Ye Tanglin, a researcher in regional integration at the Capital University of Economics and Business, said the developments would be a good fit for Tianjin and would fuel future growth.

Tianjin port is the third largest in China and the fourth largest in the world, which will facilitate the city’s ambition to become an international shipping hub, Ye said.

However, he added that the city must improve its use of neighboring ports, such as Huanghua and Caofeidian in Hebei, not as competitors, but as partners.

Business boost

Zhang Qingwei, the governor of Hebei, said the province-the largest and most populous in North China-will be the biggest contributor to the integrated cluster, but it will also derive more benefits than the two other members.

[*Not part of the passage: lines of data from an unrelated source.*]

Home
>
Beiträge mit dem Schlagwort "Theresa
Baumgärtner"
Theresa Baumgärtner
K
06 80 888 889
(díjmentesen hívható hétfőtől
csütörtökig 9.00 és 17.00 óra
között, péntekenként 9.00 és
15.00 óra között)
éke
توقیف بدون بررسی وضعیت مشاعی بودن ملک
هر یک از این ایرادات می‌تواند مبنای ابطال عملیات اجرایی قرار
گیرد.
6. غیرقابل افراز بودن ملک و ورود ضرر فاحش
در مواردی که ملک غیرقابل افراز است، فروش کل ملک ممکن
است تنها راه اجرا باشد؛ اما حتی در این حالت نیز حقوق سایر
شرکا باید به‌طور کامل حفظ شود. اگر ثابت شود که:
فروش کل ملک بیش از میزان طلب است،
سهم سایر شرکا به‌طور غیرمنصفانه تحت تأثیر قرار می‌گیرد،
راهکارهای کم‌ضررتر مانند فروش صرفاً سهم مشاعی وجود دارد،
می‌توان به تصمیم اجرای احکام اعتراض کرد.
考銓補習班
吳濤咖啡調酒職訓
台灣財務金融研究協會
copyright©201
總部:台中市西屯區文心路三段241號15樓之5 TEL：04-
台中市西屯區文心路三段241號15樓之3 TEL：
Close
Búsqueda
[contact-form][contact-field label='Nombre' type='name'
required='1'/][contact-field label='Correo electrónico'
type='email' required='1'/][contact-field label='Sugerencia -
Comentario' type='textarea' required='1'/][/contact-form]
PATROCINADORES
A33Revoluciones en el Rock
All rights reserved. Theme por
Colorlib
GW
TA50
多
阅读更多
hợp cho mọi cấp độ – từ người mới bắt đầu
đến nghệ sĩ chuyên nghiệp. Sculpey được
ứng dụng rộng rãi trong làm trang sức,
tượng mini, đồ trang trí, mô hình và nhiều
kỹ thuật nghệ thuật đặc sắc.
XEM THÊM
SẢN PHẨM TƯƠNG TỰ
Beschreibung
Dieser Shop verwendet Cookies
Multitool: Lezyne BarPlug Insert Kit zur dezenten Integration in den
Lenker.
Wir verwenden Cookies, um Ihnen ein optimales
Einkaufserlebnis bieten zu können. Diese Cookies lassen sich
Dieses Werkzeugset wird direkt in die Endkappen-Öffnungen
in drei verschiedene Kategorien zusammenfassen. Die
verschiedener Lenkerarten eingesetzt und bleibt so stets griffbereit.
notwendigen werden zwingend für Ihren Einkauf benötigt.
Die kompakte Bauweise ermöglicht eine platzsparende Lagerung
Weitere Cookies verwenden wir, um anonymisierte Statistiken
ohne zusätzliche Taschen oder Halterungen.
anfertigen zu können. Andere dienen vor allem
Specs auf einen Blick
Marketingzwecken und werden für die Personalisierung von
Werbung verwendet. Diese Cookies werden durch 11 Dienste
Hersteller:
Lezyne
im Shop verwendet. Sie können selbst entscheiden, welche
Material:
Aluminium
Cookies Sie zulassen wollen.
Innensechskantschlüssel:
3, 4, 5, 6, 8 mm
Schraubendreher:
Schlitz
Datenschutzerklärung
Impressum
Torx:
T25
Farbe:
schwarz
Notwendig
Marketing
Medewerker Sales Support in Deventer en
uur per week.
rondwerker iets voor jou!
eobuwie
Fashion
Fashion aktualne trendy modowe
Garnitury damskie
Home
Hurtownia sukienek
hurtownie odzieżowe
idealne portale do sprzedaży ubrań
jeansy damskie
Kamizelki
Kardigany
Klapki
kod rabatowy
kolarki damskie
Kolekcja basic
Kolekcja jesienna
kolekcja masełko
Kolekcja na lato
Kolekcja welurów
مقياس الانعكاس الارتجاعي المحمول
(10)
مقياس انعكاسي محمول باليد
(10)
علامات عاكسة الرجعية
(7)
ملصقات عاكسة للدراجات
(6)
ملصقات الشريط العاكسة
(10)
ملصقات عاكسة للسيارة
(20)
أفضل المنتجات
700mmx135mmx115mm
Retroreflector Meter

The provincial economy is weaker than those of Beijing and Tianjin, so the presence of many relocated industries would provide a much-needed boost for local businesses, he said.

According to a recent report in the 21st Century Business Herald, Hebei will be developed into a major logistics base, a pilot zone for industrial transformation and upgrades, urbanization and urban-rural integration, and a center for sustainable, eco-friendly development.

Ye, of the Capital University of Economics and Business, said the proposals make strategic sense and indicate future growth sources.

Hebei has also decided to promote regional industrial zones and develop satellite cities. A series of projects to upgrade regional transportation, industrial cooperation and environmental protection will start the ball rolling, and the first of them, a railway connecting Baoding in Hebei and Tianjin, will be operational by the end of the year.

“This is a good time for us to grasp all the opportunities, to gain confidence and promote local businesses and trade. We must strike while the iron is hot,” Governor Zhang said.